**EXTRACT:**
◇ ◇ ◇ ◇ ◇
Showing posts with label CYCLE-A-2026. Show all posts
Showing posts with label CYCLE-A-2026. Show all posts

FOURTH SUNDAY OF ADVENT

Mt 1:18-24

Dear Friends, No matter how much we try, it is a truly an uphill battle to truly grasp, “Jesus is the reason for the Season!”

Over our lifetimes we have been the recipients of billion upon billions of advertising dollars to immerse us in a neatly packaged idea of a commercial Christmas. It is a subtle and attractive enticement. In the end, however, it has little, if anything to do with the Christ of the Gospels.

In the opening prayer of today’s liturgy, the Church, like a voice in the wilderness, is calling us back to Jesus in the stark beauty and wonder of the gospel message. It directs us to be aware of the Angel’s message of the Incarnation. Then, in almost shocking contrast to our vision for the Season, has us pray that we may “by his Passion and cross be brought to the glory of his Resurrection.”

It is a message that cuts through all the fluff and deception. It tells us if we really are going to enter the mystery of the Babe in the crib, we need to accept the totality of the message. This is actually only possible by accepting the Crucified and Risen Christ. In this broader view, we are able to grasp the genuine truth of the Bethlehem experience. It is the beginning of the final battle of good and evil that is opening the darkness of our life and world to a new Light of the World that is Christ.
◇ ◇ ◇ ◇ ◇
**SUPPLIED ENTRIES:**
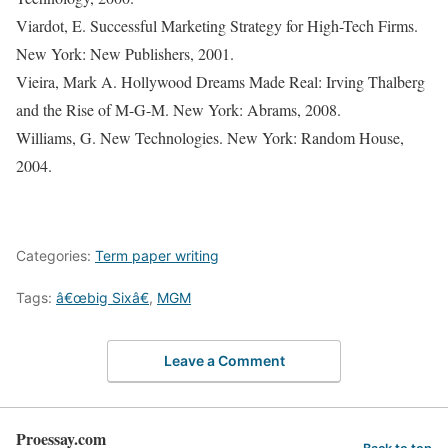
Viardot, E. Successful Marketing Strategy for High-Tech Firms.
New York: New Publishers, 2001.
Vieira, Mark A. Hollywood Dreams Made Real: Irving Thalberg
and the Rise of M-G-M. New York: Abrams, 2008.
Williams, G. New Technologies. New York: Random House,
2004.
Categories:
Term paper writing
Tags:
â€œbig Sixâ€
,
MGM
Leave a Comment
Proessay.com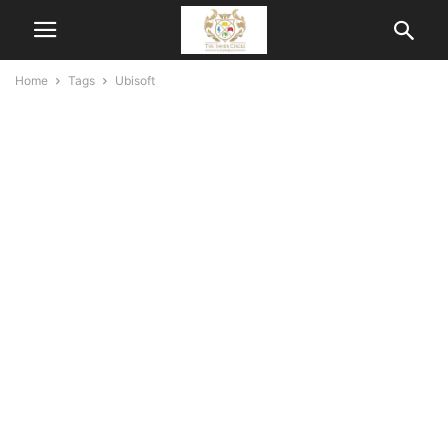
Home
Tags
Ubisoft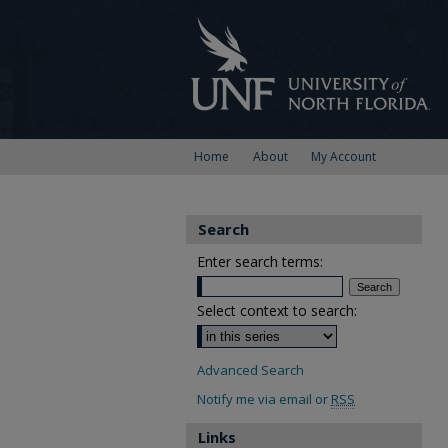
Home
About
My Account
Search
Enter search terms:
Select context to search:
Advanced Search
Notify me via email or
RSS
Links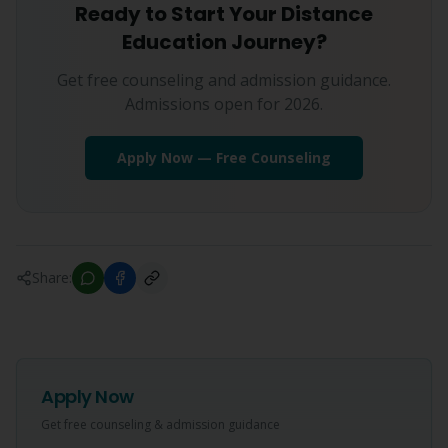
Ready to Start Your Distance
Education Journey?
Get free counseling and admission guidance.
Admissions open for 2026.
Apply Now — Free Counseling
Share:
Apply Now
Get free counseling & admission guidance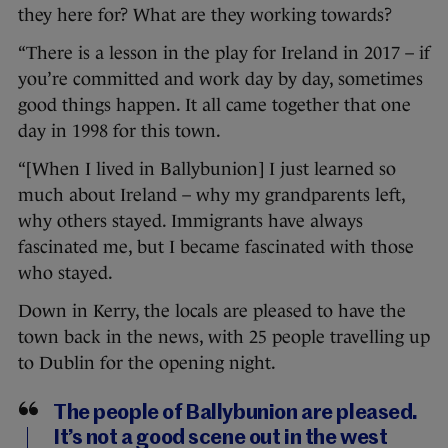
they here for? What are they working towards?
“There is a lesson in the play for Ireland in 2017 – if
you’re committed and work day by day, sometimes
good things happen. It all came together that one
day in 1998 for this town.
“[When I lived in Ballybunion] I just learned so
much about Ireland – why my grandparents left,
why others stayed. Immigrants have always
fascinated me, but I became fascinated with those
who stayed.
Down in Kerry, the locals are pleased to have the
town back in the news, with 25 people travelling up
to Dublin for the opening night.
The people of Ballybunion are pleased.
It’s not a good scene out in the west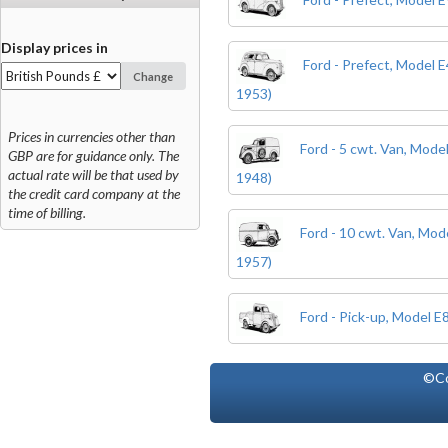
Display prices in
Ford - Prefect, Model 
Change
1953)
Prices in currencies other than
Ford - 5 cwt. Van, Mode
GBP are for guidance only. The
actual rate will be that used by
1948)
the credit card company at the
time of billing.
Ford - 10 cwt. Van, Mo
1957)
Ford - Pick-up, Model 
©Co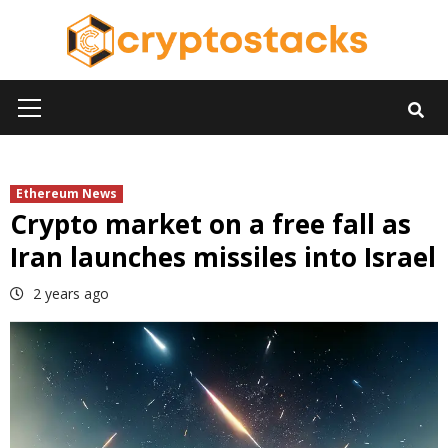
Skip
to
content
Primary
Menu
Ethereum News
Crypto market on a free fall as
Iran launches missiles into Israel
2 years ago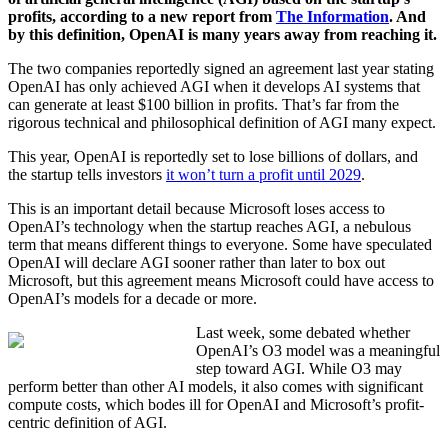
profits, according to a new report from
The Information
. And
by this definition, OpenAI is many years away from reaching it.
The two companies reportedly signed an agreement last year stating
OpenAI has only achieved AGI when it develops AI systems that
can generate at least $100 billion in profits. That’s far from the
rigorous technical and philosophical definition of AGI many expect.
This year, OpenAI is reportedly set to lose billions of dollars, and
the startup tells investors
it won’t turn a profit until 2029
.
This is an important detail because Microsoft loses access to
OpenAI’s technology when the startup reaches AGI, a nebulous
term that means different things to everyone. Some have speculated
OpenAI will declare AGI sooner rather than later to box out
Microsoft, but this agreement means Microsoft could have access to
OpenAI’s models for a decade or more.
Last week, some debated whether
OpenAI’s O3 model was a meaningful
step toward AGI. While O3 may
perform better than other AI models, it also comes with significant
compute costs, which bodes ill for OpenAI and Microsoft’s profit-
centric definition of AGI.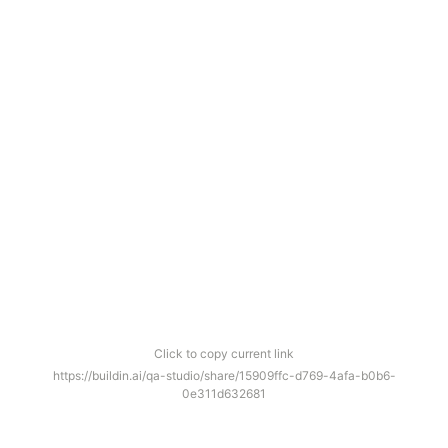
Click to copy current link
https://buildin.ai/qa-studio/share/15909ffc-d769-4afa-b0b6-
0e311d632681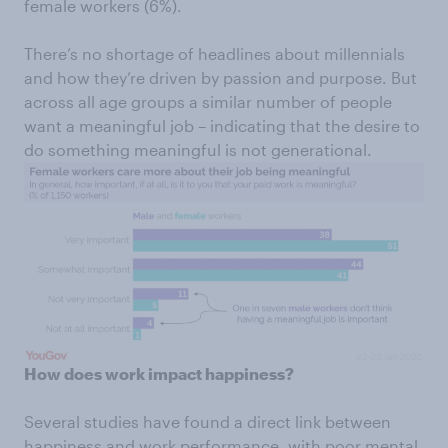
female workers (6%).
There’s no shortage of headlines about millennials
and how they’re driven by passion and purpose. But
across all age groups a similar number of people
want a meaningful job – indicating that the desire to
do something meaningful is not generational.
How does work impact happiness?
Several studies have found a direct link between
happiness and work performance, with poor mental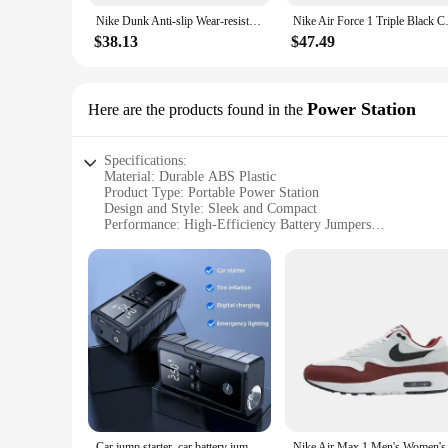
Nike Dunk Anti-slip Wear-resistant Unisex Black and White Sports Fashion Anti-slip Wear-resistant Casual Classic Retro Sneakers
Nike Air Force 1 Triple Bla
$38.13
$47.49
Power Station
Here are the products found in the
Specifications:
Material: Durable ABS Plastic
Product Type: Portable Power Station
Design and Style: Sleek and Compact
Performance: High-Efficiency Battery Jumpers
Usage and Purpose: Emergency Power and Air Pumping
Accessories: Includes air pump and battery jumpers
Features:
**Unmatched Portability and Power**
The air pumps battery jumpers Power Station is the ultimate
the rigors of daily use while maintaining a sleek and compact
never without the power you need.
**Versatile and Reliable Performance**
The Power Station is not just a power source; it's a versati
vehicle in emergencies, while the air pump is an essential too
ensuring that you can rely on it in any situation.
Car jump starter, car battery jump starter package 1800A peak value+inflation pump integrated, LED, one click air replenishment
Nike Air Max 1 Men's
◇ ◇ ◇ ◇ ◇
**WHAT TO DO:**
a - According to the Advent reflection, what does the opening prayer of today's liturgy have us pray?
b - Print the stretch of the Advent reflection from "It is a message" through "that is Christ.".

**RESULTS BY TASK:**
a - That we may "by his Passion and cross be brought to the glory of his Resurrection."

b -
It is a message that cuts through all the fluff and deception. It tells us if we really are going to enter the mystery of the Babe in the crib, we need to accept the totality of the message. This is actually only possible by accepting the Crucified and Risen Christ. In this broader view, we are able to grasp the genuine truth of the Bethlehem experience. It is the beginning of the final battle of good and evil that is opening the darkness of our life and world to a new Light of the World that is Christ.